◆ Page
········

Interestingly the Freenove kit comes with a manual specific to the Processing language, with variants of the circuit-specific programs in Python. As well as controlling the components on the breadboard, this provides an interactive sketch on the computer screen, allowing you to use mouse and keyboard inputs to manipulate graphical elements on the screen simultaneously. So far the sketches have been controlling the components, but it’ll likely be possible to have this work the other way round as well. It could be a very interesting way to generate imagery on screen by manipulating real world objects.
Project by project notes, comparing Python to Processing approaches:
01_1_1 Blink – get an LED to blink on and off every second.
Just a red LED connected from a pin (designated as an output) in series with a 220 ohm resistor, the other end to ground. Both Processing and Python need to import an IO library initially. Processing imports “processing.io” and Python imports “LED” from “gpiozero” in this case. Python uses a while loop (while True:) with a simple code block which turns the LED on and then off (led.on and led.off) and just waits for the user to quit out of the code with the CTRL + C shortcut. It uses a “time” function from “sleep” to give a delay of 1 second between changes “sleep(1)”.

········

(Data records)
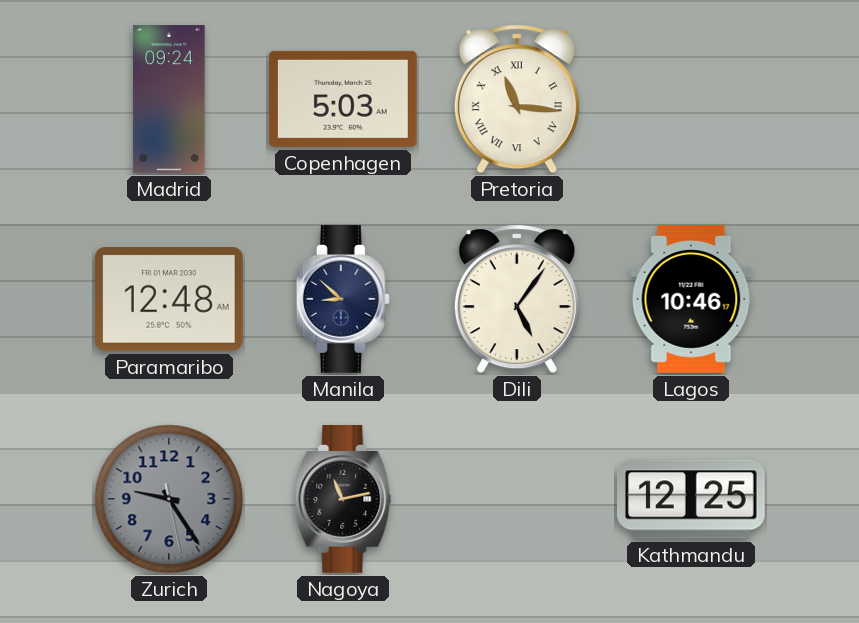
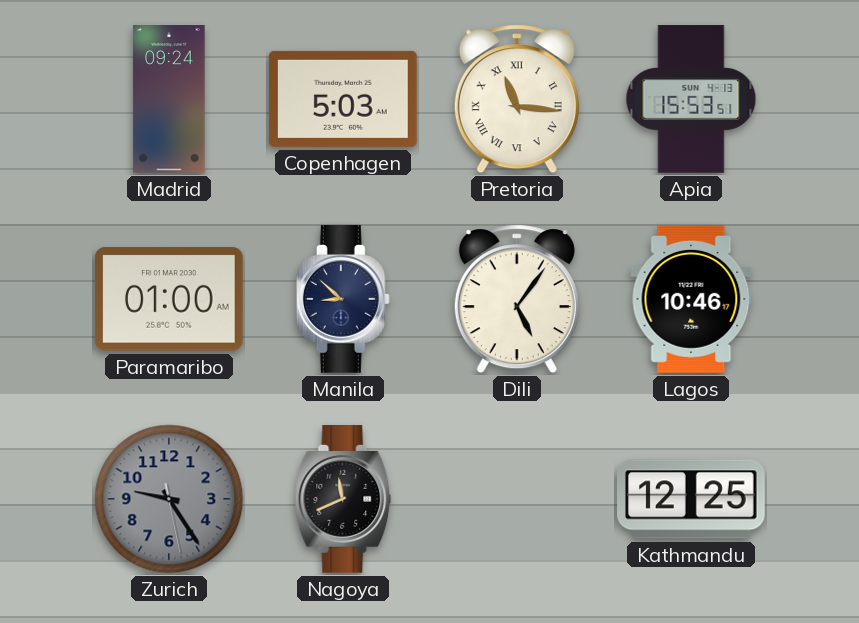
Apia: none -> 15:53
Paramaribo: 12:48 -> 01:00
Nagoya: 11:13 -> 11:41
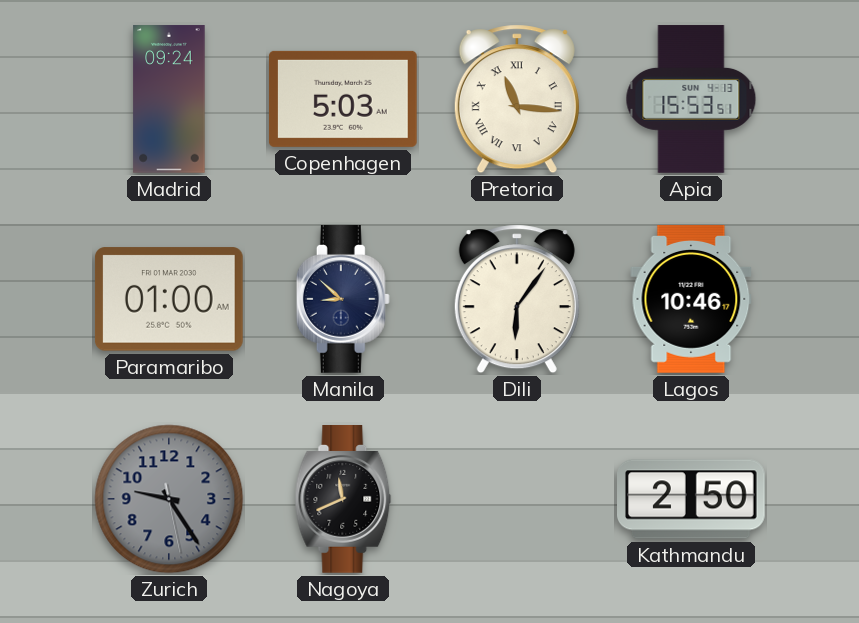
Dili: 5:06 -> 6:06
Kathmandu: 12:25 -> 2:50
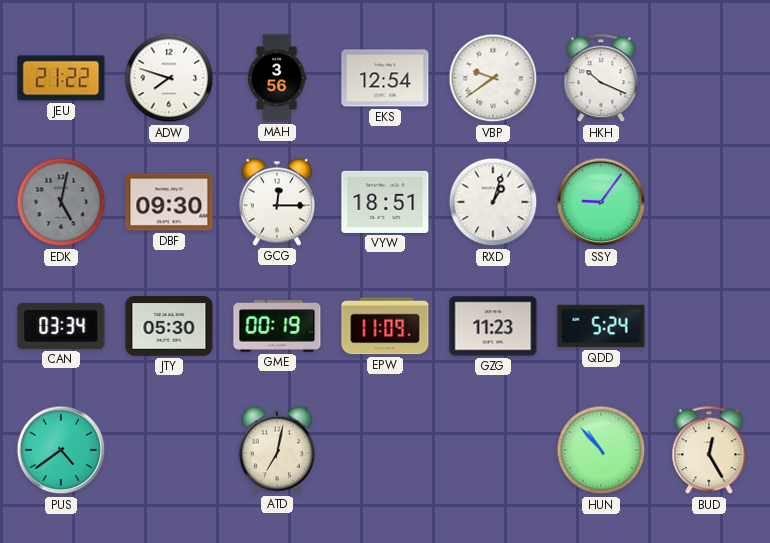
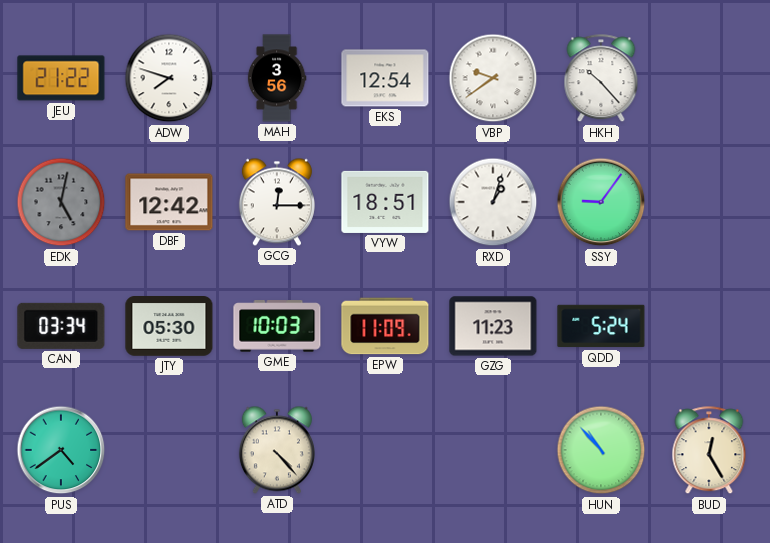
HKH: 10:19 -> 10:23
DBF: 09:30 -> 12:42
GME: 00:19 -> 10:03
ATD: 7:02 -> 4:23
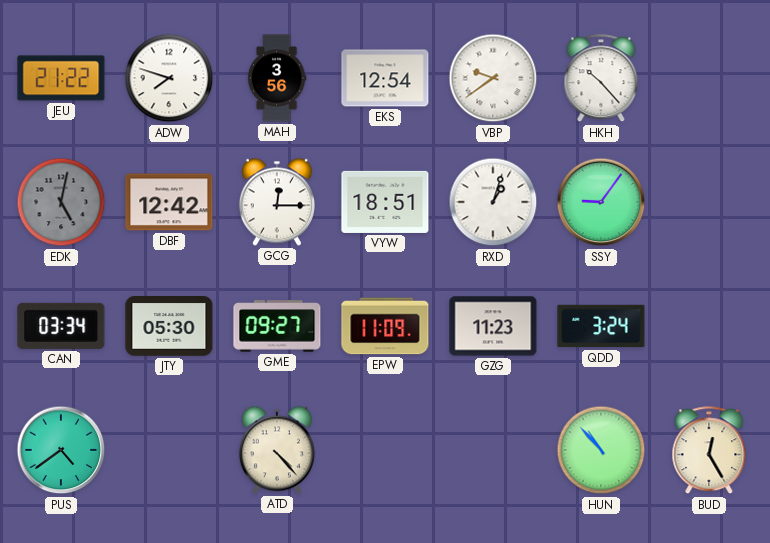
GME: 10:03 -> 09:27
QDD: 5:24 -> 3:24
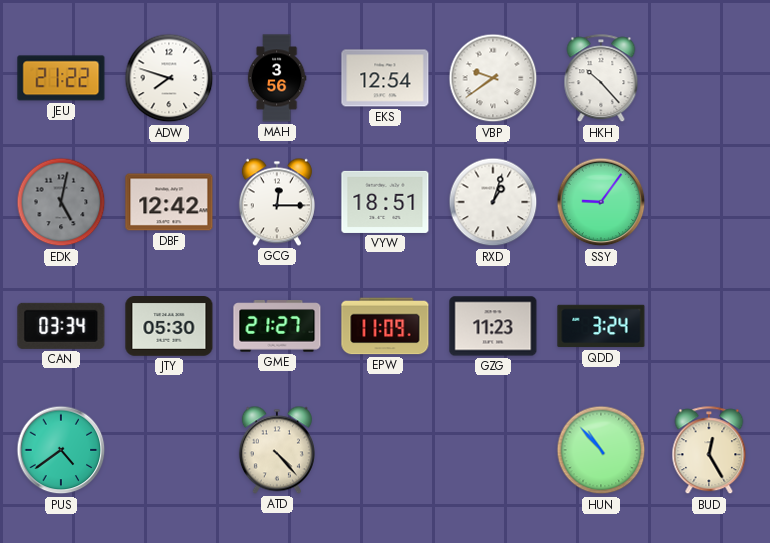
GME: 09:27 -> 21:27
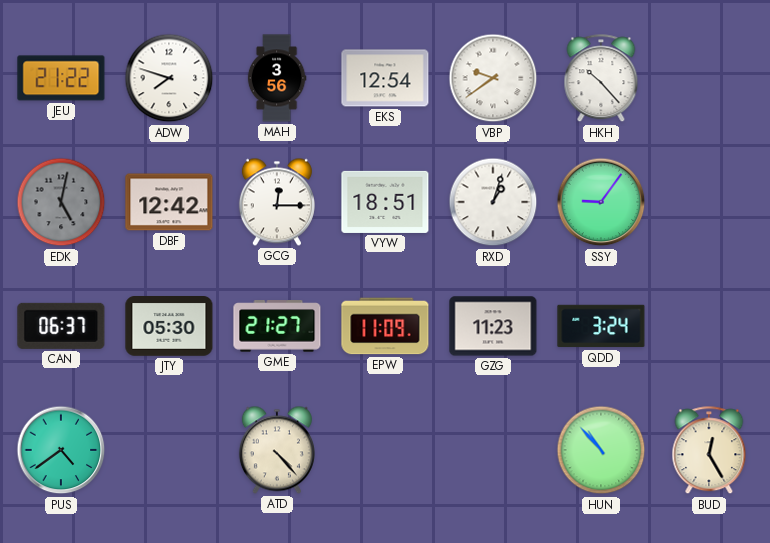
CAN: 03:34 -> 06:37
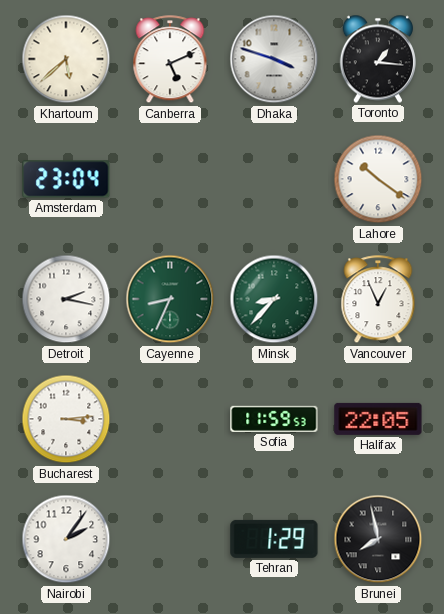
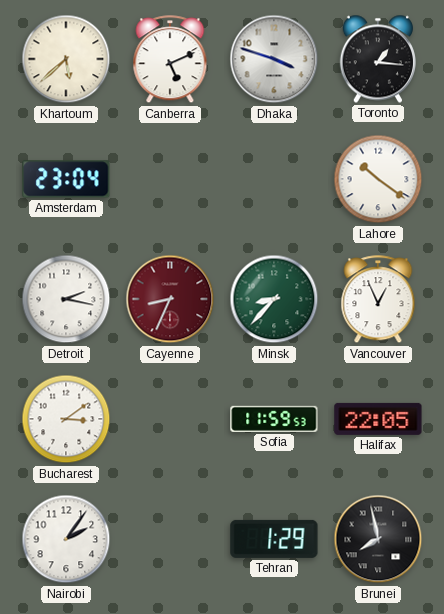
Cayenne dial: green -> burgundy
Bucharest: 3:14 -> 3:09
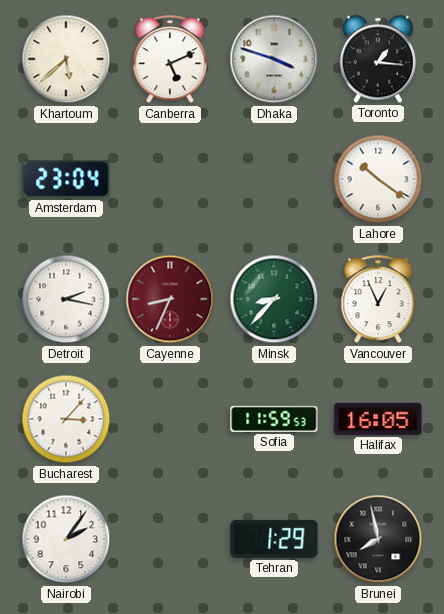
Bucharest: 3:09 -> 3:07
Halifax: 22:05 -> 16:05
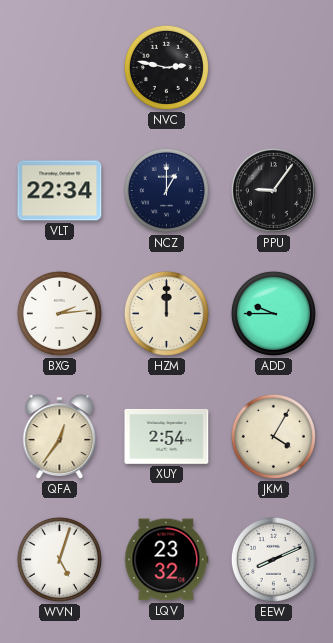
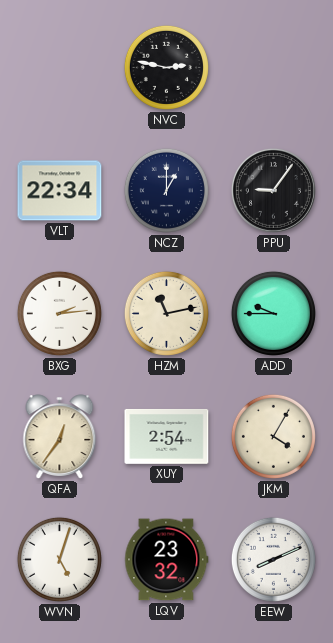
HZM: 12:00 -> 11:13
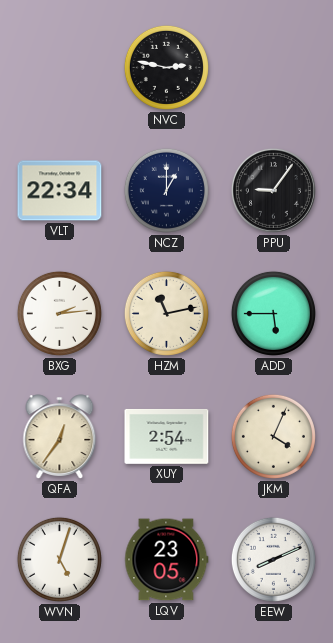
ADD: 9:45 -> 5:45
JKM: 4:05 -> 4:04
LQV: 23:32 -> 23:05
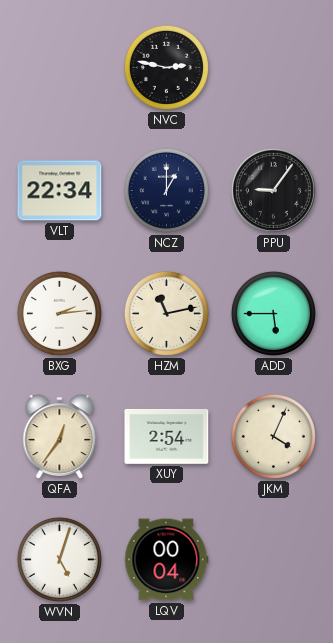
LQV: 23:05 -> 00:04
EEW: 8:11 -> none
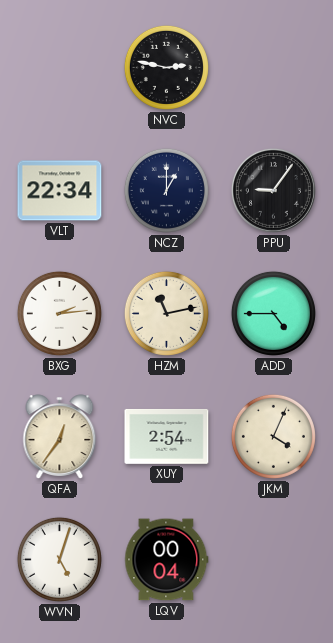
ADD: 5:45 -> 4:45
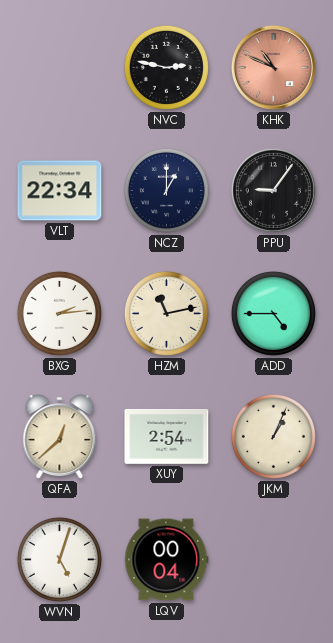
KHK: none -> 10:49
QFA: 12:36 -> 12:38
JKM: 4:04 -> 1:04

········

◆ Exercises
- 1) Output the part of the Freenove kit notes above starting with "Interestingly the Freenove" and going on through "real world objects.", word for word.
- 2) In the Freenove kit notes, what resistor value is wired in series with the red LED in the Blink project?

◆ Results for the exercise
- 1)
Interestingly the Freenove kit comes with a manual specific to the Processing language, with variants of the circuit-specific programs in Python. As well as controlling the components on the breadboard, this provides an interactive sketch on the computer screen, allowing you to use mouse and keyboard inputs to manipulate graphical elements on the screen simultaneously. So far the sketches have been controlling the components, but it’ll likely be possible to have this work the other way round as well. It could be a very interesting way to generate imagery on screen by manipulating real world objects.

- 2) 220 ohms